Apricot Cranberry Scones
Colorful bits of apricots, sweetened dried cranberries and chopped pecans in a flaky buttery scone makes any breakfast, tea or brunch, special.
- 2 cups all purpose flour
- ⅓ cup sugar
- 2 teaspoons baking powder
- ½ teaspoon salt
- 1/3 cup Challenge Unsalted Butter
- ½ cup buttermilk
- 1 large egg
- ¼ cup dried sweetened cranberries
- ¼ cup chopped dried apricots (or ½ cup chopped fresh apricots)
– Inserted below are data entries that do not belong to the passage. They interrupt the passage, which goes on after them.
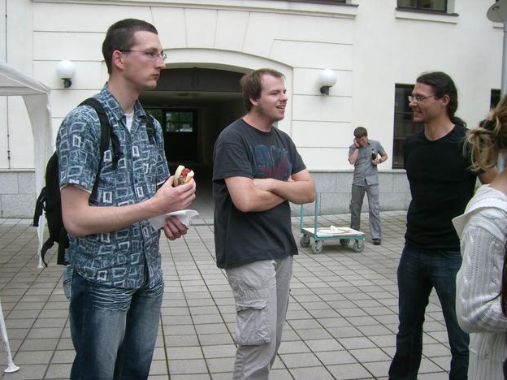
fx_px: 571
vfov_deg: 36.8
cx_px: 255
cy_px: 194
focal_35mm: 39
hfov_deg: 47.9
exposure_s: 1/60
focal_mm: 6.2
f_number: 2.7
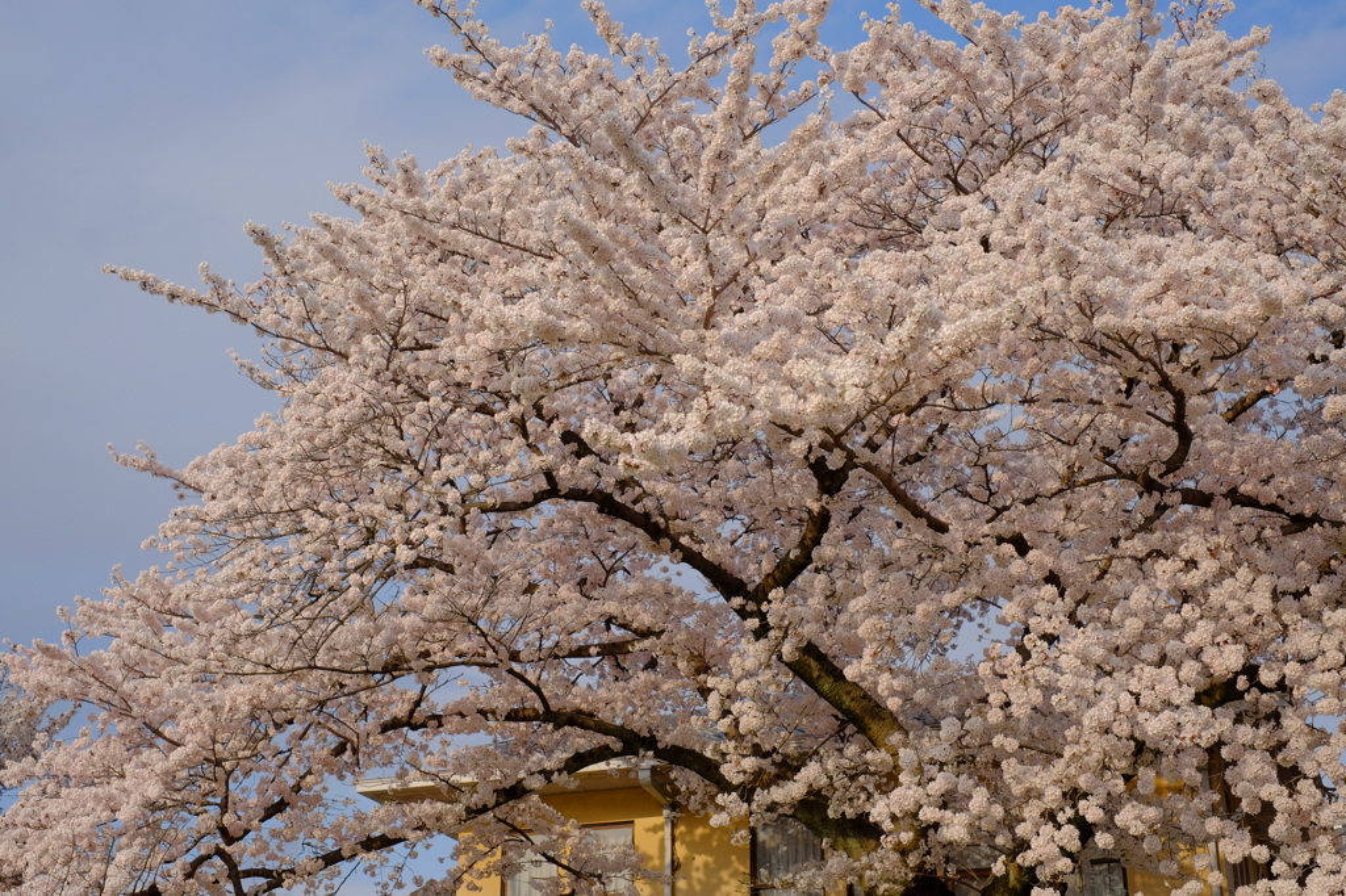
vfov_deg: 25.5
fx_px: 1981
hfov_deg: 37.5
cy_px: 448
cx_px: 673
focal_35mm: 53
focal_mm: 35
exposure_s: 1/680
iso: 200
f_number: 5.6
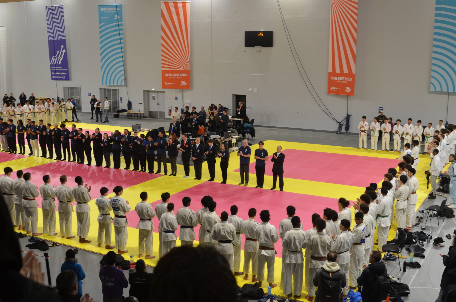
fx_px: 531
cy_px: 151
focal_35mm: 42
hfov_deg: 46.5
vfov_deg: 31.8
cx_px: 228
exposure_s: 1/100
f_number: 5
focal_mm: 28
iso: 400
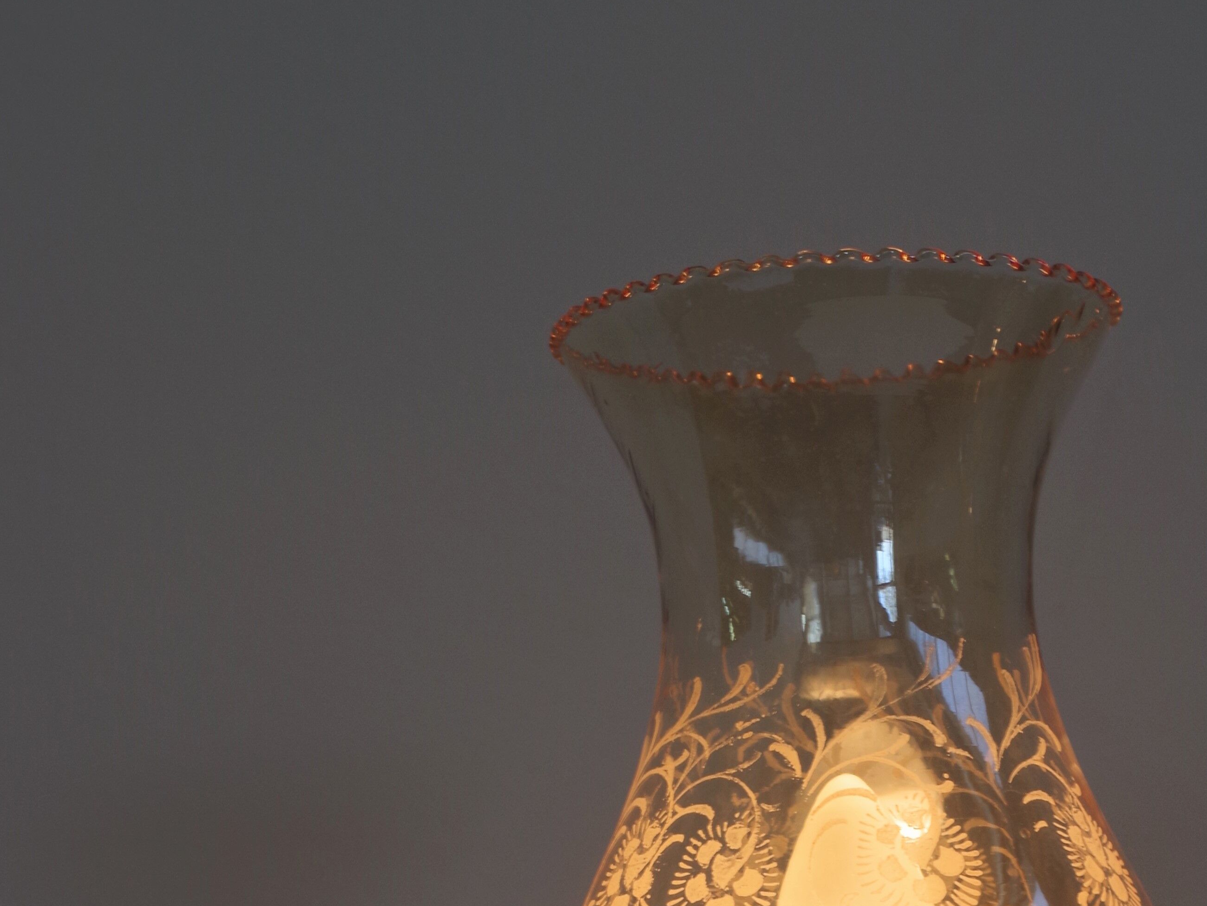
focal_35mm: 81
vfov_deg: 17.4
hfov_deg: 23.9
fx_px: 2825
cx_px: 861
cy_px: 1084
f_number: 4.5
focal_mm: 26.25
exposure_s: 1/100
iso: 200
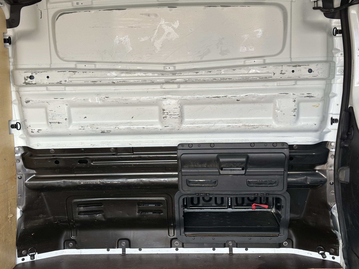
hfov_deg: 39.7
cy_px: 134
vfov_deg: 30.3
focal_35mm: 48
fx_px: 498
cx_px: 180
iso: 125
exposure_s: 1/121
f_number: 1.78
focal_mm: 6.86
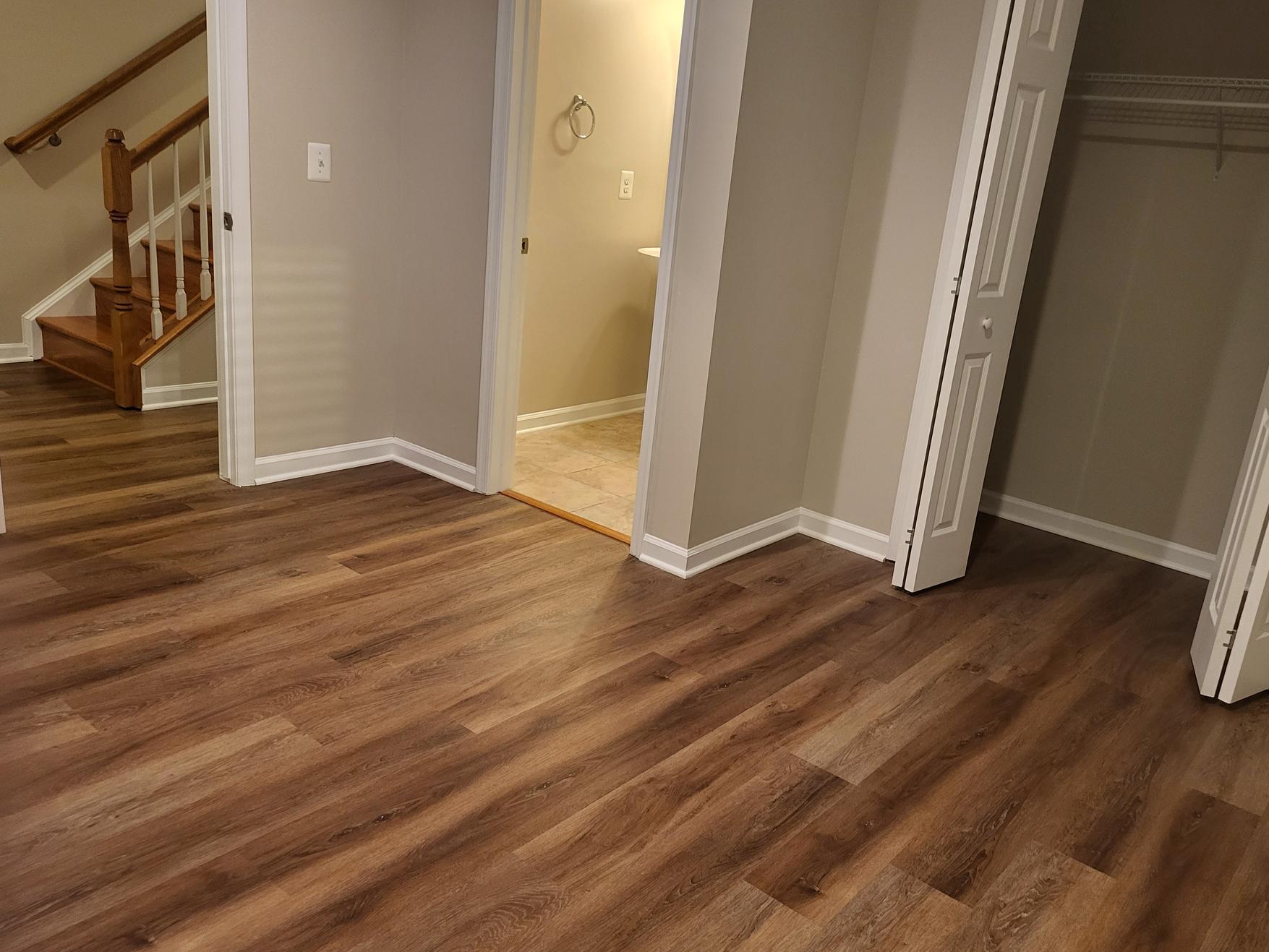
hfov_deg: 63.4
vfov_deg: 49.8
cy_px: 473
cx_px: 683
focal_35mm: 28
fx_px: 1027
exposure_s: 1/40
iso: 400
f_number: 1.8
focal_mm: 5
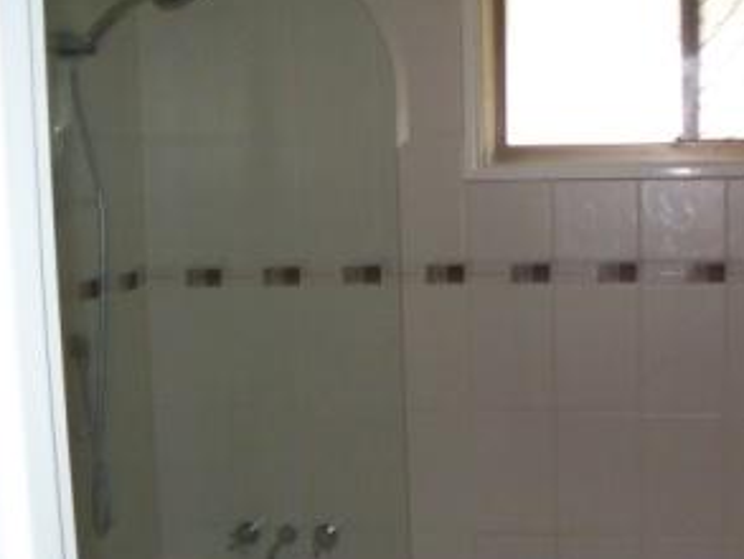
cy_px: 330
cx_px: 477
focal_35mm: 55
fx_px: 1183
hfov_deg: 34.7
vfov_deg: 26.5
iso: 160
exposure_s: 1/64
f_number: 2.7
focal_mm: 6
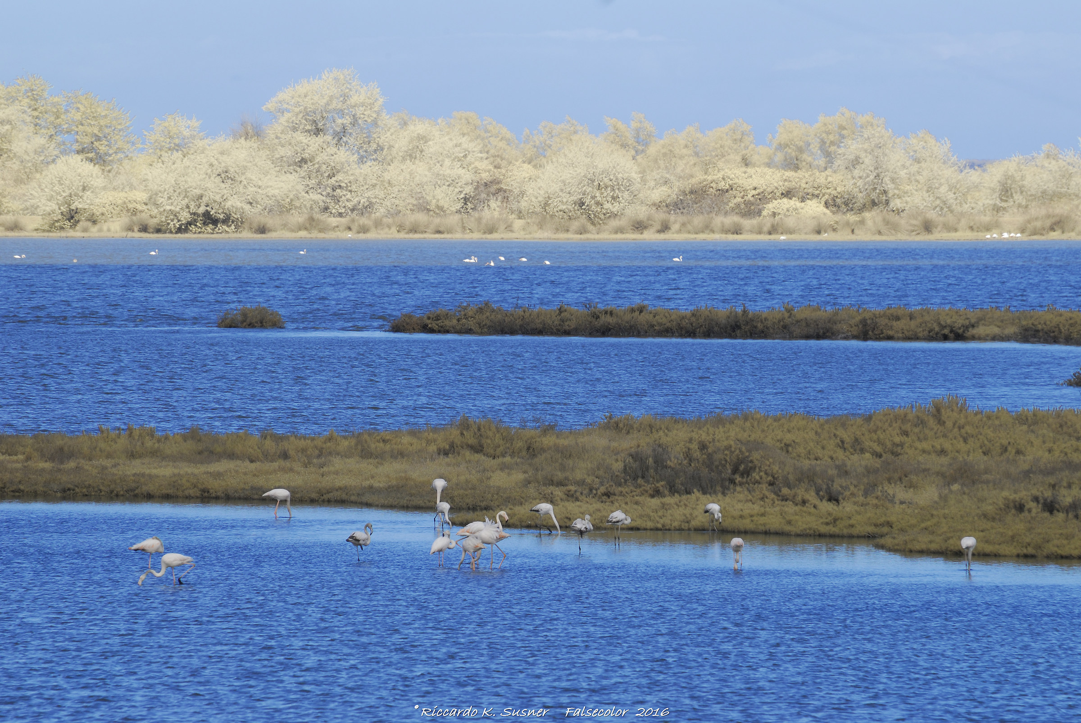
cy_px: 362
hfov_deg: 5.3
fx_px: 11723
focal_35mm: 390
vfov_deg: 3.5
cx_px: 540
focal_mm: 260
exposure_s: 1/250
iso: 200
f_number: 10
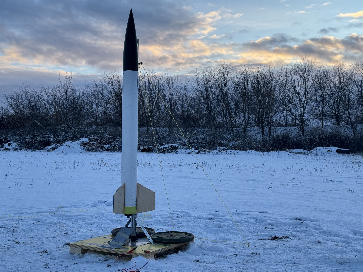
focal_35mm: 48
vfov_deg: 30.3
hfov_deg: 39.7
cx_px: 182
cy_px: 136
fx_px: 503
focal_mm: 6.76
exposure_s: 1/865
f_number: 1.78
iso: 64
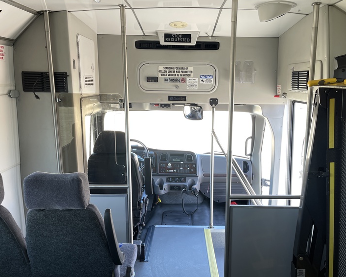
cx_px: 181
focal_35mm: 28
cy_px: 138
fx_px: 287
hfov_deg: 62.2
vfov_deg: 51.6
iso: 32
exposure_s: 1/124
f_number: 1.6
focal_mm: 5.1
- ¼ cup chopped pecans (optional)
- 1 Tablespoon buttermilk
Preheat oven to 425°F.
Combine flour, sugar, baking powder and salt. Cut in butter with pastry blender or 2 knives until mixture resembles coarse meal. Whisk egg with buttermilk.
Whisk egg with buttermilk. Create a well in dry ingredients and add egg mixture, stir just until moistened. Stir in cranberries, apricots and nuts.
Turn dough onto floured surface and shape into 8-inch circle, approximately ¾-inch thick. Cut into eight wedges and place on a nonstick or buttered baking sheet. Brush with buttermilk. Bake 15-18 minutes or until golden brown. Serve warm.